How the AI ​​Boom Could Actually Burn Our Planet

“We’re talking about ChatGPT, and we don’t know anything about it,” said Sasha Luccioni, a researcher at artificial intelligence company Hugging Face Inc. Bloomberg.

“It could be three raccoons in a trench coat,” said Luccioni, who wrote a paper quantifying the carbon impact of his company’s BLOOM, a rival to OpenAI’s GPT-3.

Based on a limited set of publicly available data, Luccioni attempted to estimate the same for OpenAI’s viral hit ChatGPT.

AI giants don’t disclose carbon emissions chart

Microsoft Corporation, Alphabet Inc., Google’s parent company, and OpenAI’s ChatGPT use cloud computing, which depends on thousands of servers in huge data centers around the world.

This is done to train AI algorithms known as models by analyzing data to help them “learn” to perform tasks.

Several companies are racing to develop products that leverage massive AI models to deliver functionality to anyone from Instacart customers to Snap users to CFOs in response to ChatGPT’s success.

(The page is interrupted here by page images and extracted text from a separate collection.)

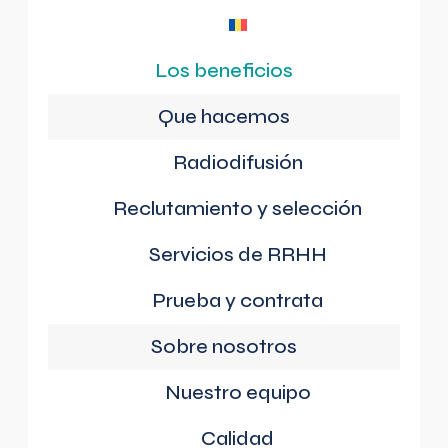
Los beneficios
Que hacemos
Radiodifusión
Reclutamiento y selección
Servicios de RRHH
Prueba y contrata
Sobre nosotros
Nuestro equipo
Calidad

“Obviously these companies don’t like to disclose what model they’re using and how much carbon they’re emitting,” said Roy Schwartz, a professor at the Hebrew University of Jerusalem, who teamed up with a Microsoft group to measure the carbon footprint of a large AI model.

AI consumes more energy

Artificial intelligence consumes more energy than traditional types of computing, and training a single model can consume more electricity in a year than 100 US homes.

The industry is growing so rapidly and is so opaque that no one knows for sure how much of global electricity use and carbon emissions is attributable to AI.